• Your instructions: Could you render every line of the records below as a Markdown table with an Index column holding the row number and a Text column holding the line, leaving out blank lines?

=== Records provided ===

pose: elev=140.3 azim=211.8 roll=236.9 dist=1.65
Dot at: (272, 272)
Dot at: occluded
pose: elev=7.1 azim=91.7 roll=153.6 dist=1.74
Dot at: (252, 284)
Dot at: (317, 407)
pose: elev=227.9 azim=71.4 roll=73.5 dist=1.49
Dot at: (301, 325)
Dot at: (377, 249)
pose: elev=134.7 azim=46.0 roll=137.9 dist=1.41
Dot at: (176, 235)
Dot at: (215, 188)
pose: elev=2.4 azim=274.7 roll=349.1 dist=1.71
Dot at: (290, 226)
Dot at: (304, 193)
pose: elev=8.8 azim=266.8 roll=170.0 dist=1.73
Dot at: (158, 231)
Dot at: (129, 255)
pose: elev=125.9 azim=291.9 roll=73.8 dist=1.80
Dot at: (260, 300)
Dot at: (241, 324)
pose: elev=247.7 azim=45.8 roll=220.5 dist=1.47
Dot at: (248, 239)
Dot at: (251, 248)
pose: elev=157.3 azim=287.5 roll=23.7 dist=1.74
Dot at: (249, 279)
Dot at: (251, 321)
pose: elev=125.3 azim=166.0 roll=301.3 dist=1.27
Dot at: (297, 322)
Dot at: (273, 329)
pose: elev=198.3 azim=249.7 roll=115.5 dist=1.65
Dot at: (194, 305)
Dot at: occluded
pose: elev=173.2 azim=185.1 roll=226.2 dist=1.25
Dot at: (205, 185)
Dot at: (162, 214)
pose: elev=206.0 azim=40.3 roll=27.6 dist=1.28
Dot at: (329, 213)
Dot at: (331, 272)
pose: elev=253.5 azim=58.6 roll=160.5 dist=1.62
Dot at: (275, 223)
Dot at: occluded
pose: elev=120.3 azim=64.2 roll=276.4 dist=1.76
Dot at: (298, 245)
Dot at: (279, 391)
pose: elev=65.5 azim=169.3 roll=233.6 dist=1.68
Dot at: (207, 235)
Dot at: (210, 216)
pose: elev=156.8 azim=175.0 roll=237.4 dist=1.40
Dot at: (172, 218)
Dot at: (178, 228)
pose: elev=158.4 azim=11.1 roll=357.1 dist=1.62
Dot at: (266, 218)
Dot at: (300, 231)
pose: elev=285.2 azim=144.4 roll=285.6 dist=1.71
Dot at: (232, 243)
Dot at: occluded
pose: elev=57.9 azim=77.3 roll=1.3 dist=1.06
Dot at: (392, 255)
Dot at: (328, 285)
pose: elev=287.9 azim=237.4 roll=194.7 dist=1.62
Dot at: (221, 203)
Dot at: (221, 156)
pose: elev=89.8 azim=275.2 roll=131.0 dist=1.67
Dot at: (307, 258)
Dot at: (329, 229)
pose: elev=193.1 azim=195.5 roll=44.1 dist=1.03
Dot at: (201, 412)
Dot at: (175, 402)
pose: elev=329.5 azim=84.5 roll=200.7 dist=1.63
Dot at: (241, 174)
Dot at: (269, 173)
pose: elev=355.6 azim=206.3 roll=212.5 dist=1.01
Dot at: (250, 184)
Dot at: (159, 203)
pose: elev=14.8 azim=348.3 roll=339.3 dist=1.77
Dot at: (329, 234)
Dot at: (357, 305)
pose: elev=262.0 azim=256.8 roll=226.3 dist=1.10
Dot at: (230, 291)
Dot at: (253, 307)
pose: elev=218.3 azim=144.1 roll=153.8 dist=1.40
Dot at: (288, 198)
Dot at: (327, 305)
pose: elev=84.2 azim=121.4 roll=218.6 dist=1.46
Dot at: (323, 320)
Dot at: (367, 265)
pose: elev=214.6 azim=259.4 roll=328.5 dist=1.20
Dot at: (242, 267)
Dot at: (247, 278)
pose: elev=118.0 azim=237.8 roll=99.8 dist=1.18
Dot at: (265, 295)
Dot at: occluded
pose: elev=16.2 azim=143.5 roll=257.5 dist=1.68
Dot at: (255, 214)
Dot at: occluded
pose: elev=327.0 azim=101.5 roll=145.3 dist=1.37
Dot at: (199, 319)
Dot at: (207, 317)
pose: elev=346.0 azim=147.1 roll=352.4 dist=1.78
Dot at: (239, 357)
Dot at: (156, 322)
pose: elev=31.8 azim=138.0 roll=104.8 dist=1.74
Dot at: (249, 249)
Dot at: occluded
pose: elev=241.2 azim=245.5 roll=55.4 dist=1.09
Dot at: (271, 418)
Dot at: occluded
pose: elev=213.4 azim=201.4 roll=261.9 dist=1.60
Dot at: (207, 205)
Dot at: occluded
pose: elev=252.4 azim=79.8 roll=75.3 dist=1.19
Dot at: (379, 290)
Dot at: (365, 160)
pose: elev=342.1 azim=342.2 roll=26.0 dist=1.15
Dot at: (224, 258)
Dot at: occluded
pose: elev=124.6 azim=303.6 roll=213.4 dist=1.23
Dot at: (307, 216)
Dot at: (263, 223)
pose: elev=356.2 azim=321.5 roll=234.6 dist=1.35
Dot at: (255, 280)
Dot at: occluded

===

• Task solution:
| Index | Text |
|---|---|
| 1 | pose: elev=140.3 azim=211.8 roll=236.9 dist=1.65 |
| 2 | Dot at: (272, 272) |
| 3 | Dot at: occluded |
| 4 | pose: elev=7.1 azim=91.7 roll=153.6 dist=1.74 |
| 5 | Dot at: (252, 284) |
| 6 | Dot at: (317, 407) |
| 7 | pose: elev=227.9 azim=71.4 roll=73.5 dist=1.49 |
| 8 | Dot at: (301, 325) |
| 9 | Dot at: (377, 249) |
| 10 | pose: elev=134.7 azim=46.0 roll=137.9 dist=1.41 |
| 11 | Dot at: (176, 235) |
| 12 | Dot at: (215, 188) |
| 13 | pose: elev=2.4 azim=274.7 roll=349.1 dist=1.71 |
| 14 | Dot at: (290, 226) |
| 15 | Dot at: (304, 193) |
| 16 | pose: elev=8.8 azim=266.8 roll=170.0 dist=1.73 |
| 17 | Dot at: (158, 231) |
| 18 | Dot at: (129, 255) |
| 19 | pose: elev=125.9 azim=291.9 roll=73.8 dist=1.80 |
| 20 | Dot at: (260, 300) |
| 21 | Dot at: (241, 324) |
| 22 | pose: elev=247.7 azim=45.8 roll=220.5 dist=1.47 |
| 23 | Dot at: (248, 239) |
| 24 | Dot at: (251, 248) |
| 25 | pose: elev=157.3 azim=287.5 roll=23.7 dist=1.74 |
| 26 | Dot at: (249, 279) |
| 27 | Dot at: (251, 321) |
| 28 | pose: elev=125.3 azim=166.0 roll=301.3 dist=1.27 |
| 29 | Dot at: (297, 322) |
| 30 | Dot at: (273, 329) |
| 31 | pose: elev=198.3 azim=249.7 roll=115.5 dist=1.65 |
| 32 | Dot at: (194, 305) |
| 33 | Dot at: occluded |
| 34 | pose: elev=173.2 azim=185.1 roll=226.2 dist=1.25 |
| 35 | Dot at: (205, 185) |
| 36 | Dot at: (162, 214) |
| 37 | pose: elev=206.0 azim=40.3 roll=27.6 dist=1.28 |
| 38 | Dot at: (329, 213) |
| 39 | Dot at: (331, 272) |
| 40 | pose: elev=253.5 azim=58.6 roll=160.5 dist=1.62 |
| 41 | Dot at: (275, 223) |
| 42 | Dot at: occluded |
| 43 | pose: elev=120.3 azim=64.2 roll=276.4 dist=1.76 |
| 44 | Dot at: (298, 245) |
| 45 | Dot at: (279, 391) |
| 46 | pose: elev=65.5 azim=169.3 roll=233.6 dist=1.68 |
| 47 | Dot at: (207, 235) |
| 48 | Dot at: (210, 216) |
| 49 | pose: elev=156.8 azim=175.0 roll=237.4 dist=1.40 |
| 50 | Dot at: (172, 218) |
| 51 | Dot at: (178, 228) |
| 52 | pose: elev=158.4 azim=11.1 roll=357.1 dist=1.62 |
| 53 | Dot at: (266, 218) |
| 54 | Dot at: (300, 231) |
| 55 | pose: elev=285.2 azim=144.4 roll=285.6 dist=1.71 |
| 56 | Dot at: (232, 243) |
| 57 | Dot at: occluded |
| 58 | pose: elev=57.9 azim=77.3 roll=1.3 dist=1.06 |
| 59 | Dot at: (392, 255) |
| 60 | Dot at: (328, 285) |
| 61 | pose: elev=287.9 azim=237.4 roll=194.7 dist=1.62 |
| 62 | Dot at: (221, 203) |
| 63 | Dot at: (221, 156) |
| 64 | pose: elev=89.8 azim=275.2 roll=131.0 dist=1.67 |
| 65 | Dot at: (307, 258) |
| 66 | Dot at: (329, 229) |
| 67 | pose: elev=193.1 azim=195.5 roll=44.1 dist=1.03 |
| 68 | Dot at: (201, 412) |
| 69 | Dot at: (175, 402) |
| 70 | pose: elev=329.5 azim=84.5 roll=200.7 dist=1.63 |
| 71 | Dot at: (241, 174) |
| 72 | Dot at: (269, 173) |
| 73 | pose: elev=355.6 azim=206.3 roll=212.5 dist=1.01 |
| 74 | Dot at: (250, 184) |
| 75 | Dot at: (159, 203) |
| 76 | pose: elev=14.8 azim=348.3 roll=339.3 dist=1.77 |
| 77 | Dot at: (329, 234) |
| 78 | Dot at: (357, 305) |
| 79 | pose: elev=262.0 azim=256.8 roll=226.3 dist=1.10 |
| 80 | Dot at: (230, 291) |
| 81 | Dot at: (253, 307) |
| 82 | pose: elev=218.3 azim=144.1 roll=153.8 dist=1.40 |
| 83 | Dot at: (288, 198) |
| 84 | Dot at: (327, 305) |
| 85 | pose: elev=84.2 azim=121.4 roll=218.6 dist=1.46 |
| 86 | Dot at: (323, 320) |
| 87 | Dot at: (367, 265) |
| 88 | pose: elev=214.6 azim=259.4 roll=328.5 dist=1.20 |
| 89 | Dot at: (242, 267) |
| 90 | Dot at: (247, 278) |
| 91 | pose: elev=118.0 azim=237.8 roll=99.8 dist=1.18 |
| 92 | Dot at: (265, 295) |
| 93 | Dot at: occluded |
| 94 | pose: elev=16.2 azim=143.5 roll=257.5 dist=1.68 |
| 95 | Dot at: (255, 214) |
| 96 | Dot at: occluded |
| 97 | pose: elev=327.0 azim=101.5 roll=145.3 dist=1.37 |
| 98 | Dot at: (199, 319) |
| 99 | Dot at: (207, 317) |
| 100 | pose: elev=346.0 azim=147.1 roll=352.4 dist=1.78 |
| 101 | Dot at: (239, 357) |
| 102 | Dot at: (156, 322) |
| 103 | pose: elev=31.8 azim=138.0 roll=104.8 dist=1.74 |
| 104 | Dot at: (249, 249) |
| 105 | Dot at: occluded |
| 106 | pose: elev=241.2 azim=245.5 roll=55.4 dist=1.09 |
| 107 | Dot at: (271, 418) |
| 108 | Dot at: occluded |
| 109 | pose: elev=213.4 azim=201.4 roll=261.9 dist=1.60 |
| 110 | Dot at: (207, 205) |
| 111 | Dot at: occluded |
| 112 | pose: elev=252.4 azim=79.8 roll=75.3 dist=1.19 |
| 113 | Dot at: (379, 290) |
| 114 | Dot at: (365, 160) |
| 115 | pose: elev=342.1 azim=342.2 roll=26.0 dist=1.15 |
| 116 | Dot at: (224, 258) |
| 117 | Dot at: occluded |
| 118 | pose: elev=124.6 azim=303.6 roll=213.4 dist=1.23 |
| 119 | Dot at: (307, 216) |
| 120 | Dot at: (263, 223) |
| 121 | pose: elev=356.2 azim=321.5 roll=234.6 dist=1.35 |
| 122 | Dot at: (255, 280) |
| 123 | Dot at: occluded |